### What you will do
Return everything in the Kalman filter text below from "The forecast step" down to "(1a) and (1b).", copied word for word.

[[ Extract open ]]

The forecast step remains essentially unchanged from the [univariate case](T3%20-%20Bayesian%20inference.ipynb).
The only difference is that $\DynMod$ is now a matrix, as well as the use of the transpose ${}^T$ in the covariance equation:
$\begin{align}
\bb_k
&= \DynMod_{k-1} \hat{\x}_{k-1} \, , \tag{1a} \\\
\B_k
&= \DynMod_{k-1} \bP_{k-1} \DynMod_{k-1}^T + \Q_{k-1} \, . \tag{1b}
\end{align}$

<mark><font size="-1">
We have now derived the Kalman filter, also in the multivariate case. We know how to:
</font></mark>
- Propagate our estimate of $\x$ to the next time step using eqns (1a) and (1b).
- Update our estimate of $\x$ by assimilating the latest observation $\y$, using eqns (5) and (6).

## The KF analysis step

The following exercise derives the analysis step.

[[ Extract closed ]]
[[ Data section open ]]

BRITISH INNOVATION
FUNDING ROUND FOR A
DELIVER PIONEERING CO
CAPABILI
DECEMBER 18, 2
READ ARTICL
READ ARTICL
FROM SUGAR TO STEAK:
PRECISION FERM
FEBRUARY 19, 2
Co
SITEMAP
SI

[[ Data section closed ]]

### Answer to the problem
The forecast step remains essentially unchanged from the [univariate case](T3%20-%20Bayesian%20inference.ipynb).
The only difference is that $\DynMod$ is now a matrix, as well as the use of the transpose ${}^T$ in the covariance equation:
$\begin{align}
\bb_k
&= \DynMod_{k-1} \hat{\x}_{k-1} \, , \tag{1a} \\\
\B_k
&= \DynMod_{k-1} \bP_{k-1} \DynMod_{k-1}^T + \Q_{k-1} \, . \tag{1b}
\end{align}$

<mark><font size="-1">
We have now derived the Kalman filter, also in the multivariate case. We know how to:
</font></mark>
- Propagate our estimate of $\x$ to the next time step using eqns (1a) and (1b).